I am in Glasgow, theoretically to hand over my crown as Lib Dem blogger of the year last year to this year's winner: the granddaddy of the Lib Dem bloggers, Jonathan Calder. Unfortunately, being habitually late for everything, I missed the awards - but it is still much deserved and I wish I'd been there.
I also came here, partly, to speak in the debate on public services. I have blogged in similar style about public service flexibility, and how it goes beyond narrow choice, many times before and I won't try anyone's patience by repeating it now.
The debate was two and a half hours long and, as I watched and listened, I realised that the party was about to change in a far-reaching way that I hadn't realised before.
Time after time, I found myself watching, highly effective, articulate and powerful women future candidates for parliamentary seats which the party either holds or could hold.
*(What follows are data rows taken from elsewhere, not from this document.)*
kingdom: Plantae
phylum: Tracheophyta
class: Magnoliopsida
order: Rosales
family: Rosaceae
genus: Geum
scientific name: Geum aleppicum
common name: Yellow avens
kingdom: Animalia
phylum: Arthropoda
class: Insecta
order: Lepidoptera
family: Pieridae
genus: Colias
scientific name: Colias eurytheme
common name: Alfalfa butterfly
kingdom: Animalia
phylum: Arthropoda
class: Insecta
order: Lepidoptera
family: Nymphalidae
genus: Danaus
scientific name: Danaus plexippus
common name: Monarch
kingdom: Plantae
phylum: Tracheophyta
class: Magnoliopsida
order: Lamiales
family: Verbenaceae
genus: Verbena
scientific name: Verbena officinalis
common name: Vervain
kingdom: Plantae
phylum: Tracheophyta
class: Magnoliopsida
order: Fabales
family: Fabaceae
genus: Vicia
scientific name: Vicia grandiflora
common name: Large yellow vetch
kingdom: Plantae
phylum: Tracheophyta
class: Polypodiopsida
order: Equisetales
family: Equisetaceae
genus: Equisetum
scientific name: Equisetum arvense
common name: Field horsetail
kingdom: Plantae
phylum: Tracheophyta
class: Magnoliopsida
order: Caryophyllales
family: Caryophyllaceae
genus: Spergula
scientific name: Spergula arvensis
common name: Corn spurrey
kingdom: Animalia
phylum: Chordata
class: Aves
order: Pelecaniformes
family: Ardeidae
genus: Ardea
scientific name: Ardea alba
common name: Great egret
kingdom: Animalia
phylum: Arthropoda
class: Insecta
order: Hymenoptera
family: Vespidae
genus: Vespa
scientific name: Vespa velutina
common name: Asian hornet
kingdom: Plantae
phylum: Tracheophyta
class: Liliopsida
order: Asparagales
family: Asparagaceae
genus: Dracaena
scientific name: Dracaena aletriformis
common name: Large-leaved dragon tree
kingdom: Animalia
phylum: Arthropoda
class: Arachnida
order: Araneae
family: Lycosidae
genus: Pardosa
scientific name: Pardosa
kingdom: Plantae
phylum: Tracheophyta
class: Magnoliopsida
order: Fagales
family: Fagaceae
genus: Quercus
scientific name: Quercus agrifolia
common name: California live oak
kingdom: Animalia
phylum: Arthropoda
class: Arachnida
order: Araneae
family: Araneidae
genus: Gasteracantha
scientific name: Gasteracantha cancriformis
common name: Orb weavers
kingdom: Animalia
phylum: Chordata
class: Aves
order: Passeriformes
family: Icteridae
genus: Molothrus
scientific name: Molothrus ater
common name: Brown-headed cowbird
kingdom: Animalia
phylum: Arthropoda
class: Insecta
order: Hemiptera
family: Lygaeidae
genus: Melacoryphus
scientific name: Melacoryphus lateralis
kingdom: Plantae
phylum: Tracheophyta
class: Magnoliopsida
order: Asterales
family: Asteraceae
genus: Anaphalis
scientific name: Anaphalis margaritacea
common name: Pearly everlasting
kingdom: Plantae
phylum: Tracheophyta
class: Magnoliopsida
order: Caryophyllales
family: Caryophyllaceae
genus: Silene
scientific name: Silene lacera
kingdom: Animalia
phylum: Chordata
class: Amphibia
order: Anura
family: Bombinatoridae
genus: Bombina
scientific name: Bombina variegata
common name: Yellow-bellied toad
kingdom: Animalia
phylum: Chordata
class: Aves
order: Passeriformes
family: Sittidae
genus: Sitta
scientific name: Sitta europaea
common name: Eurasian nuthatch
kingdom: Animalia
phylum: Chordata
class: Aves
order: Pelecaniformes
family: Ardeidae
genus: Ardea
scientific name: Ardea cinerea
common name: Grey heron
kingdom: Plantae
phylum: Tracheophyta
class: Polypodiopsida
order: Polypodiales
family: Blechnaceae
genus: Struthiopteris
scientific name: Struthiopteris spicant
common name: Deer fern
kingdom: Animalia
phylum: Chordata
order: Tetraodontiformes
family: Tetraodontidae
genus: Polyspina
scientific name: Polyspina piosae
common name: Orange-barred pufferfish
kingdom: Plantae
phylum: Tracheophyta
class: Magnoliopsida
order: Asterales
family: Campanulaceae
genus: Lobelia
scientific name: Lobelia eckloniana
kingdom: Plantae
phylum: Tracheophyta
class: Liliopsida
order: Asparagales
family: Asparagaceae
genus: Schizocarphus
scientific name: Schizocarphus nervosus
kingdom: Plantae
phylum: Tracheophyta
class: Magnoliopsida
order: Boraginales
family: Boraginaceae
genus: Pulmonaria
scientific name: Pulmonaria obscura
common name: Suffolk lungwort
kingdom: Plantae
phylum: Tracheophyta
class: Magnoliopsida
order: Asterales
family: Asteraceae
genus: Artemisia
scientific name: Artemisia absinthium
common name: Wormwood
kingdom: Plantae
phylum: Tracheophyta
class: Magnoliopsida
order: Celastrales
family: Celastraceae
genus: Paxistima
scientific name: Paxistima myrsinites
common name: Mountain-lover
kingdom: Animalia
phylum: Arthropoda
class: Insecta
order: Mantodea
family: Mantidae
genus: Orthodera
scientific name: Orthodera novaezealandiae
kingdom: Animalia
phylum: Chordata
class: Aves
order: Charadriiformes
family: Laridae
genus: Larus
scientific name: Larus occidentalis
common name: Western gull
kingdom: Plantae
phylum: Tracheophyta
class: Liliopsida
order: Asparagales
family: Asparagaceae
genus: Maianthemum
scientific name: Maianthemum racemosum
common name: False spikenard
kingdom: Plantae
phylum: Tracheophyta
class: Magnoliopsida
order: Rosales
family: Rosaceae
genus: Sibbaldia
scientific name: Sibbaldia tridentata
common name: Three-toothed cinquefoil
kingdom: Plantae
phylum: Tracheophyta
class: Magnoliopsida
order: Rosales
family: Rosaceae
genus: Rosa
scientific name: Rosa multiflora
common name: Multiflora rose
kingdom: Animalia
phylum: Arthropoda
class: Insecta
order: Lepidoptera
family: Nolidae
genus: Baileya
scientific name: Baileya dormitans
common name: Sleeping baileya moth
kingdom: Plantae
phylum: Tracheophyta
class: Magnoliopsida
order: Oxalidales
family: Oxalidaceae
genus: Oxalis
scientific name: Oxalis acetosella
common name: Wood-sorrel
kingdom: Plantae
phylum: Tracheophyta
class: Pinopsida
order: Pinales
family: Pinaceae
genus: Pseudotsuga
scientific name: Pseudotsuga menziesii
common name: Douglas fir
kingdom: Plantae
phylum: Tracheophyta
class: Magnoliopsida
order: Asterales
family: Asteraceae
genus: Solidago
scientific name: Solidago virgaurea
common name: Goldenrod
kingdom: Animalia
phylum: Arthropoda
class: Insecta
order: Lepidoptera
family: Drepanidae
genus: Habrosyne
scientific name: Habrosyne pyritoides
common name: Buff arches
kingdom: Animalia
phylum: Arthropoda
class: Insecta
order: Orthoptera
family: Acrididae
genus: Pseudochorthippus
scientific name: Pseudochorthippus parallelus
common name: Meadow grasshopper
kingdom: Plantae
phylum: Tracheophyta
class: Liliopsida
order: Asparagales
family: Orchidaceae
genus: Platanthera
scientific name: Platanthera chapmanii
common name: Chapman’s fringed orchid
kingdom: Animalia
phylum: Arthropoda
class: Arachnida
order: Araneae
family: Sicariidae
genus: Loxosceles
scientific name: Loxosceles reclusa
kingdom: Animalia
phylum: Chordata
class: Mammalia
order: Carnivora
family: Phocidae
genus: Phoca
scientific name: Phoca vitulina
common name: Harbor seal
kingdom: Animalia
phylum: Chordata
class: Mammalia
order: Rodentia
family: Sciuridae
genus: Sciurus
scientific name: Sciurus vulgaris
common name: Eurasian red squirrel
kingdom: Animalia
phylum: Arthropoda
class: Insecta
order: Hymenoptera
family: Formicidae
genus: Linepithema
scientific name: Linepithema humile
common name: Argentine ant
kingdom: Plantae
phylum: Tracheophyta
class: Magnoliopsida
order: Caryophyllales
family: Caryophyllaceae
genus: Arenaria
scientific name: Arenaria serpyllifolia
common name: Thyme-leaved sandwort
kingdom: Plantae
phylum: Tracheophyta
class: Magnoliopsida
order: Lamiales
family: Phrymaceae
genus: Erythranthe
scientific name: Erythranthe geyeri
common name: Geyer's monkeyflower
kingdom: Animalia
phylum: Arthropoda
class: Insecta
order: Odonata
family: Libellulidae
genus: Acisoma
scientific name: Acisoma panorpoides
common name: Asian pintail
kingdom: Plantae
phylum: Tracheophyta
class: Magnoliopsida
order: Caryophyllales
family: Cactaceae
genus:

There was Helen Flynn (Harrogate), Jane Dodds (Montgomeryshire), Layla Moran (Oxford W), Kelly Marie Blundell (Guildford), Vikki Slade (Mid Dorset), Julie Porksen (Berwick), and of course Julia Goldsworthy (Camborne) who introduced the debate. I could go on (these are just the ones who spoke in that debate).
If the party wins these seats, and they certainly could - they have all been Lib Dem seats within the past decade - it will transform an overwhelmingly male parliamentary party into something else.
Very quietly, and without a great deal of agonising about it in public, the party has gone about choosing women for many of their most winnable seats.
There are a number of cliches about the presence of women in politics which I don't entirely buy. I tell myself that there is nothing intrinsically different about women once they are in Westminster. The system takes over. But there is another part of me that doesn't quite buy this either.
If these women are elected - the generation born in the 1970s and 80s - they will be a hugely impressive, articulate and civilising intake. I don't know what they will do to the country, but they will transform the Lib Dems.